*** Opening of TASK INPUT ***

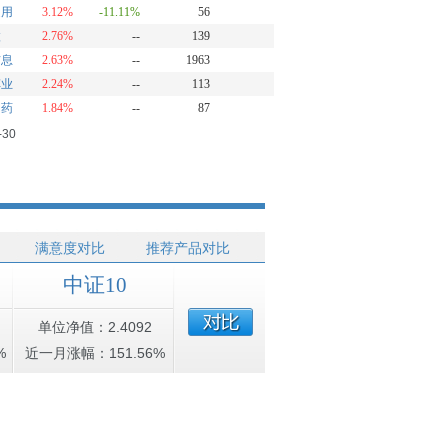
通用
3.12%
-11.11%
56
微
2.76%
--
139
信息
2.63%
--
1963
车业
2.24%
--
113
白药
1.84%
--
87
-30
满意度对比
推荐产品对比
中证10
单位净值：2.4092
%
近一月涨幅：151.56%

*** Close of TASK INPUT ***

PROBLEM STATEMENT: Nothing but the listing, copied exactly and stripped of its images, should appear in the response.

ANSWER TO THE EXERCISE:
通用
3.12%
-11.11%
56
微
2.76%
--
139
信息
2.63%
--
1963
车业
2.24%
--
113
白药
1.84%
--
87
-30
满意度对比
推荐产品对比
中证10
单位净值：2.4092
%
近一月涨幅：151.56%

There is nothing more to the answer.